Using PCA on an image dataset prior to classification with a neural network

Question

I have an image data matrix $X \in \Re^{N \ \text{x}\ p}$ where $N=50000$ is the number of image examples, and $p=3072$ is the number of image pixels: $p = 3072 = 32 \times 32 \times 3$, because each image is a 3-channel $32 \times 32$ image. Furthermore, each of the 50000 images belongs to 1 of 10 possible classes. That is, there are 5000 images of class 'car', 5000 images, of class 'bird', etc... and there are 10 classes total. This is a part of the CIFAR-10 dataset.

The ultimate goal here is to perform classification on this data set. To this end, the professor mentioned to try PCA on this, and then placing those features into a classifier. As my classifier, I am using a fully connected neural network with one hidden layer and a softmax output.

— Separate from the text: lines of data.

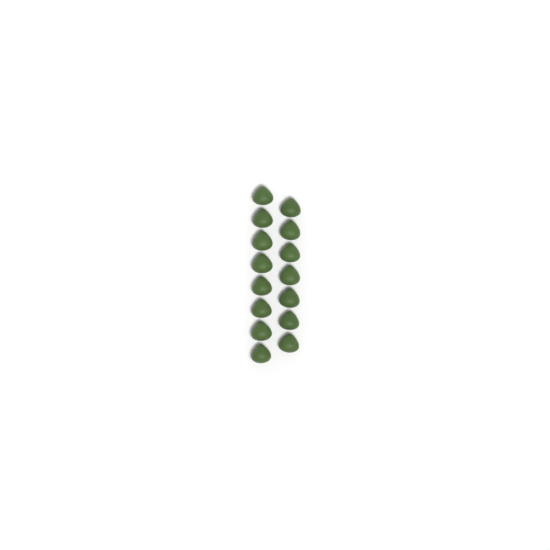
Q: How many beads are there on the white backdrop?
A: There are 15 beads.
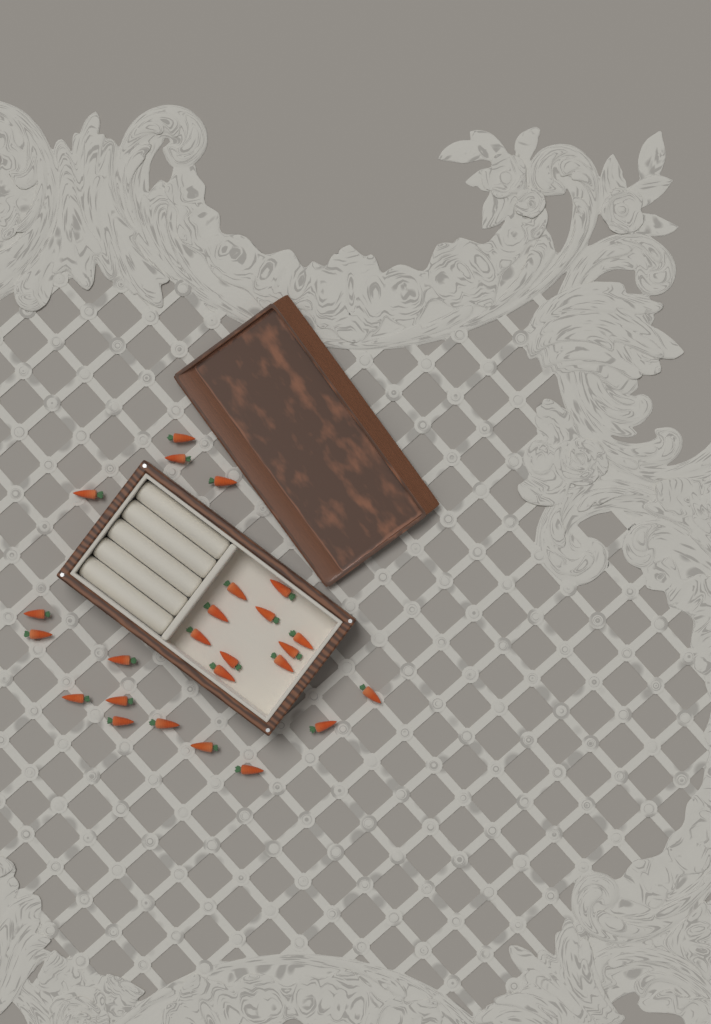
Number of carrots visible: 25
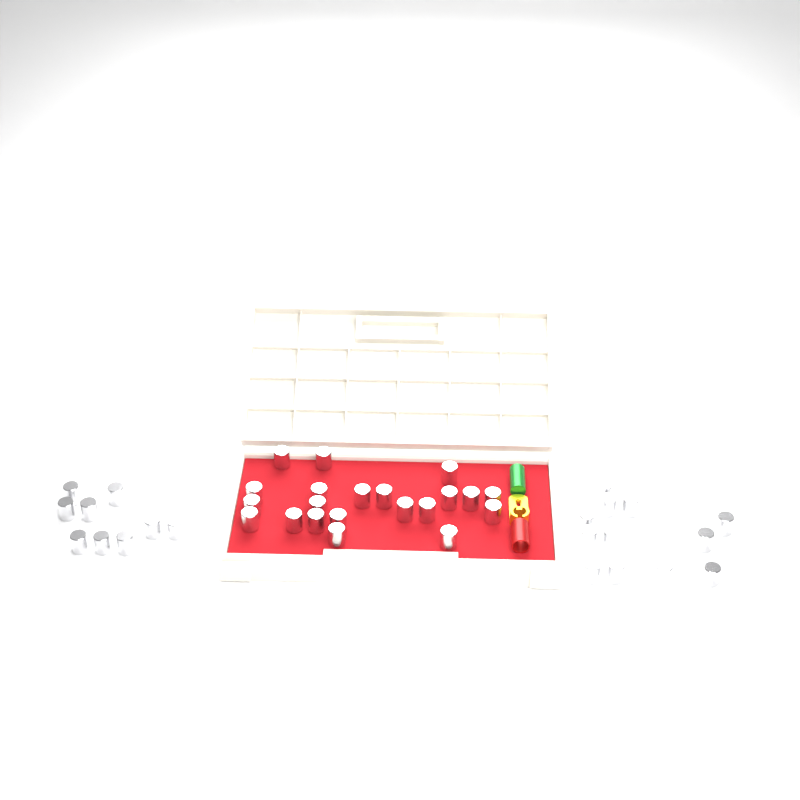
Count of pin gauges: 42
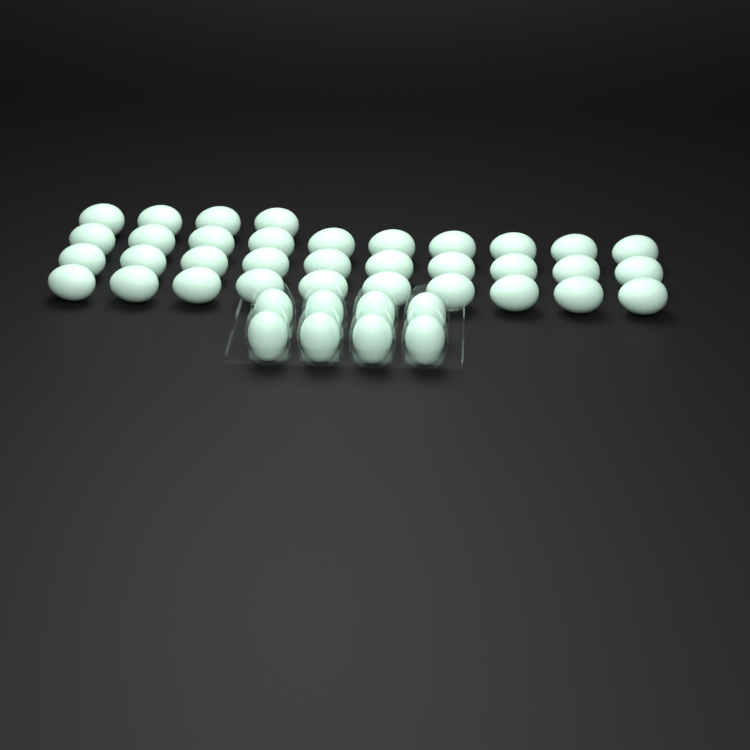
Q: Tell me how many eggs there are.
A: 42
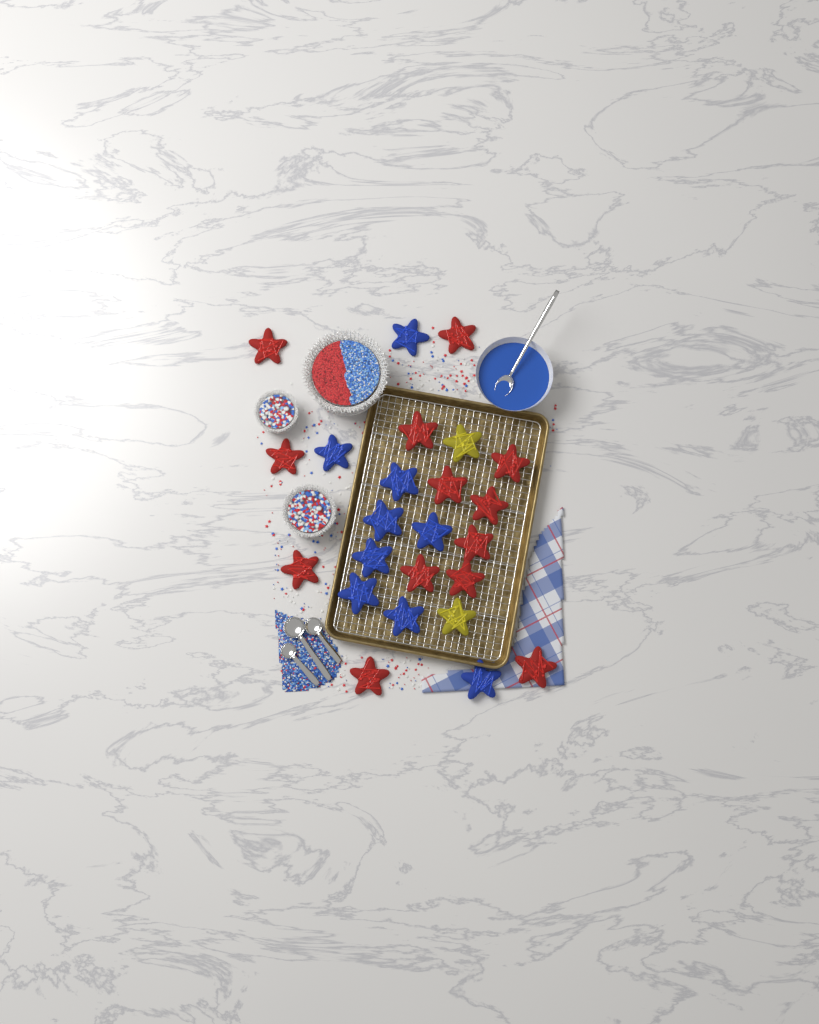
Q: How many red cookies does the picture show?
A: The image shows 13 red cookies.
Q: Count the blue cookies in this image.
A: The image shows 9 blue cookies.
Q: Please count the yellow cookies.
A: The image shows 2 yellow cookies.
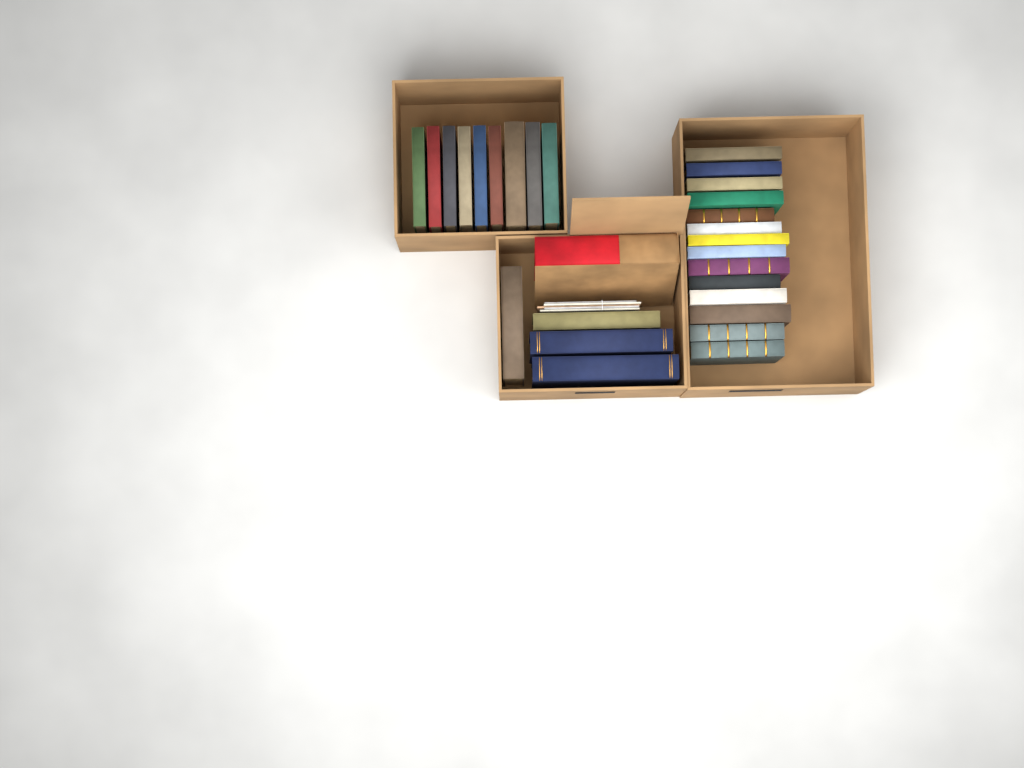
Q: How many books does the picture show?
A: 28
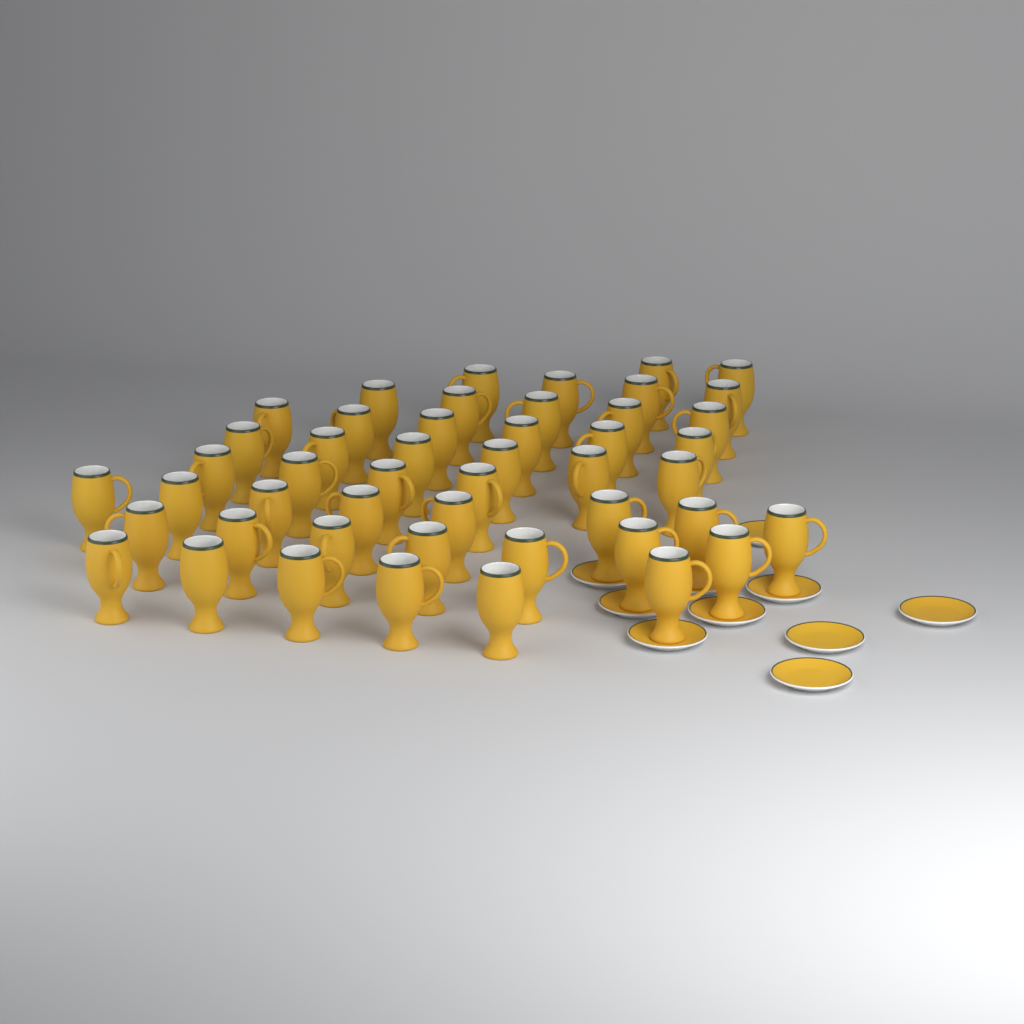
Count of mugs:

My problem is that I believe I have done PCA in the correct way, but I think my way might possibly be mis-applied.

This is what I have done:

In order to compute the PCA of my data, this is what I did so far:

First, I compute the mean image $\mu \in \Re^{1\text{x} p}$. Let $x_n$ be the $n$'th row of $X$. Then,

$$ \mu = \frac{1}{N} \sum_{n=1}^{N} x_n $$

Compute the covariance matrix $C \in \Re^{p \text{x} p}$ of my image data:

$$ C = \frac{1}{N-1}(X - \mu)^{T}(X - \mu) $$

Perform an eigen-vector decomposition of $C$, yielding $U$, $S$, and $V$, where the matrix $U$ encodes the principal directions (eigenvectors) as columns. (Also, assume that eigen-values are already sorted in decreasing order). Thus:

$$ [U, S, V] = \text{eig}(C) $$

Finally, perform PCA: i.e, compute a new data matrix $P \in \Re^{N \text{x} k}$, where $k$ is the number of principal components we wish to have. Let $U_k \in \Re^{p \text{x} k}$ - that is, a matrix with only the first $k$ columns. Thus:

$$ P = XU_k $$

The Question:

I think my method of performing PCA on this data is mis-applied, because the way I have done it, I basically end up decorrelating my pixels from each other. (Assume I had set $k=p$). That is, the resultant rows of $P$ look more or less like noise. That being the case, my questions are as follows:

Have I really de-correlated the pixels? That is, have I in fact removed any coupling between pixels that a prospective classifier might have hoped to use?
If the answer to the above is true, then why would we ever do PCA this way?
Finally, related to the last point, how would we do dimensionality reduction via PCA on images, if in fact, the method I have used it wrong?

EDIT:

After further studying and plenty of feedback, I have refined my question to: If one were to use PCA as a pre-processing step for image classification, is it better:

Perform classification on the k principal components of the images? (Matrix $X_{new} = X U_k$ in the above, so now each image is of length $k$ instead of the original $p$)
OR is it better to perform classification on the reconstructed images from k-eigenvectors, (which will then be $X_{new} = X U_k U_k^T$, so even though each each image is STILL the original $p$ in length, it was in fact reconstructed from $k$ eigenvectors).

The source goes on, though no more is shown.